N.J. Sen. Loretta Weinberg proposes expanded access to public records

N.J. Sen. Loretta Weinberg proposes expanded access to public records

February 4, 2010  Star Ledger

New Jerseyans would gain greater access to public records and more awareness of government meetings under two bills introduced today by state Sen. Loretta Weinberg.

"We want to change the culture of those people who are custodians of records, of public officials, who think it is their responsibility and duty to keep these things from the public," Weinberg (D-Bergen) said at a news conference in Trenton. "The public owns everything we do."

One measure would update the 2001 Open Public Records Act and rename it in honor of Martin O’Shea, a retired newspaper reporter and editor who bedeviled government officials with detailed requests and a willingness to take denials to court. O’Shea died in December.

The other measure, involving the Sen. Byron M. Baer Open Public Meetings Act, would affect how officials publicize upcoming meetings, and require they list the precise time when the meeting will be open to public comment. It also would add provisions involving electronic communication.

The open-records law, or OPRA, was designed to give citizens clear rights to examine such state and local government documents as contracts, payrolls, meeting minutes, budgets and correspondence, and it set a response time of seven days. But requesters often don’t get what they seek, experts said.

Weinberg’s amendment would order that records requests be given "prompt and immediate attention" — perhaps, she said, in as little as three hours.

It would set copy fees of 10 cents and 15 cents a page; compel employees who oversee records to disclose why any information has been withheld; and do away with a standardized form.

Weinberg’s proposed meetings-law measure takes into account the technology that did not exist in 1975, when the initial measure was signed.

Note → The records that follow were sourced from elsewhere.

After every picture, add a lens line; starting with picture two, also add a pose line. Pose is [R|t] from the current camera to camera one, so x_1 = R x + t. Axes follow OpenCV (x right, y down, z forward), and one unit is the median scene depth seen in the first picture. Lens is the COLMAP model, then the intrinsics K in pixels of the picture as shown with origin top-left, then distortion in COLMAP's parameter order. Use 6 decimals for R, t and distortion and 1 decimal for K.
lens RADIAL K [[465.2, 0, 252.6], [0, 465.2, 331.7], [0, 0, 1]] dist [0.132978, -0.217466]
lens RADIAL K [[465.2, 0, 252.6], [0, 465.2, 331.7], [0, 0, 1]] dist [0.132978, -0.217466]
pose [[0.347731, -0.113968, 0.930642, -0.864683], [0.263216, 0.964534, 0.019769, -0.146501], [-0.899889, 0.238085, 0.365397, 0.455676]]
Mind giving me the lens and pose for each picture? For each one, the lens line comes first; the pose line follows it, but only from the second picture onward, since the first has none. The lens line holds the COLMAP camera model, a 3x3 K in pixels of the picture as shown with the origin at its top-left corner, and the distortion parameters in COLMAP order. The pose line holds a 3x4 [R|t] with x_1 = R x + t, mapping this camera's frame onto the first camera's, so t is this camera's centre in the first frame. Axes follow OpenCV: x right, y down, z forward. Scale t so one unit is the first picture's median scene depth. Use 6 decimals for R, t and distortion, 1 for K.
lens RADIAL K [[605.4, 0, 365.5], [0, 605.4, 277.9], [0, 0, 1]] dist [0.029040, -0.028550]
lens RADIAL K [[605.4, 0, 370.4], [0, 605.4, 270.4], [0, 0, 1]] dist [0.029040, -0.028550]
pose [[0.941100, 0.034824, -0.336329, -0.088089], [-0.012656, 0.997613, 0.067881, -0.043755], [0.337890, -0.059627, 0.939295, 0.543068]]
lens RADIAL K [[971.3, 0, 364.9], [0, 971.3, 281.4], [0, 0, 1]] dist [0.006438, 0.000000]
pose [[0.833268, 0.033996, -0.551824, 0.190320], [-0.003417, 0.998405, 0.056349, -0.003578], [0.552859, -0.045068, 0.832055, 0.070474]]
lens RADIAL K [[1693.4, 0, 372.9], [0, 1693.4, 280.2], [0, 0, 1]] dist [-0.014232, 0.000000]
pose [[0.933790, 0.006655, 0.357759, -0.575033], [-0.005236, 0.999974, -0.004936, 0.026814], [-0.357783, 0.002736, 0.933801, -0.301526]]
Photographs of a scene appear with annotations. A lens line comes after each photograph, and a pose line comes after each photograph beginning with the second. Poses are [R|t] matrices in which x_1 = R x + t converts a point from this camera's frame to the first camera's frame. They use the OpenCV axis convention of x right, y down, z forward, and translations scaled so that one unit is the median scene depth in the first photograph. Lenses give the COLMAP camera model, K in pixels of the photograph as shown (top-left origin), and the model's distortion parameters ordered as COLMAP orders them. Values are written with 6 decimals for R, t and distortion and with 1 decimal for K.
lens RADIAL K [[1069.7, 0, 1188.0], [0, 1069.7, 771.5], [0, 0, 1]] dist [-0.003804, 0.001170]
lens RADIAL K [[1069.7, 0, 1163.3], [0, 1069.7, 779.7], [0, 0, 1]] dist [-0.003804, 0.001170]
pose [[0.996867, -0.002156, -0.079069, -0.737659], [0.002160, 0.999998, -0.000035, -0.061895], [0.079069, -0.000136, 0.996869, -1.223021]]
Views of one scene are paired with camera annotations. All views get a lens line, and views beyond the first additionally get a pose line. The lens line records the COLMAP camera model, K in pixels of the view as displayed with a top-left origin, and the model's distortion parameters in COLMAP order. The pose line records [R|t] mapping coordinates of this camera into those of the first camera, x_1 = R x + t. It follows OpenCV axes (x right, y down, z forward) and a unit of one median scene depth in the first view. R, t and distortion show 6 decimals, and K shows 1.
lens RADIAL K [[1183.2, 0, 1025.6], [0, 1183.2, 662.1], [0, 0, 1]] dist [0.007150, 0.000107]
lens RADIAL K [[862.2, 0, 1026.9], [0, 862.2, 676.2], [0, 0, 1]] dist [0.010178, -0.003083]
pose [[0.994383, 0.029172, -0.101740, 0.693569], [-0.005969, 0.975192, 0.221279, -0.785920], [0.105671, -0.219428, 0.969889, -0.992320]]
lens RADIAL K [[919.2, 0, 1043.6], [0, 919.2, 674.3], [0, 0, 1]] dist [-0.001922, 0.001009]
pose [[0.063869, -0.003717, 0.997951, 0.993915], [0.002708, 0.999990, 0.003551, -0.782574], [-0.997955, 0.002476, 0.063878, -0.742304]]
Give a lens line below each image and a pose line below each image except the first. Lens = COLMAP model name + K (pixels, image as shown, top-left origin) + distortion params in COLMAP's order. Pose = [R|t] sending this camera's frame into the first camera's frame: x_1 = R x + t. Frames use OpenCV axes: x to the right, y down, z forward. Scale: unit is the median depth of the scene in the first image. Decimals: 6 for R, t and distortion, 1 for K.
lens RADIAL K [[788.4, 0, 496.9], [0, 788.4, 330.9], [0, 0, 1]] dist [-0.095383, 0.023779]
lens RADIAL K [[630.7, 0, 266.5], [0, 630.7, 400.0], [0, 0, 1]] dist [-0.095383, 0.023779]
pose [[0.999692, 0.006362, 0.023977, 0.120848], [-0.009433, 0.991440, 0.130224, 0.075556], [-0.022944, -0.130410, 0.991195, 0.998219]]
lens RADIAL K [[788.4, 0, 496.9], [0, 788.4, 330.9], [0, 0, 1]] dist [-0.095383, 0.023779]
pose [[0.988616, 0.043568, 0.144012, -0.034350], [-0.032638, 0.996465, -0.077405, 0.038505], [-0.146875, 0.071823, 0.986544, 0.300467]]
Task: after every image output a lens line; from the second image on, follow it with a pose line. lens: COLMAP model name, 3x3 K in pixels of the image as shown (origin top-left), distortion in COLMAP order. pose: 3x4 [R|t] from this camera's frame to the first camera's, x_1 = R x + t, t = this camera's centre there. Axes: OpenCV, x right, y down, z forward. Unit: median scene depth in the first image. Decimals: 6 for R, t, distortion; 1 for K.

It would prohibit public officials from communicating with one another by text, mobile e-mail or similar means as they are meeting. Officials who "gather" and do public business electronically — by e-mail, for example — would have to disclose their actions just as they would for an in-person meeting.

Also, the meetings law would apply to all state boards, independent authorities, redevelopment bodies and other quasi-governmental groups. It would disallow any rule preventing the public from taping, photographing or otherwise recording meetings; require Internet posting of minutes, agendas and schedules for bodies that maintain web sites; and require 72 hours’ advance notice rather than 48 hours.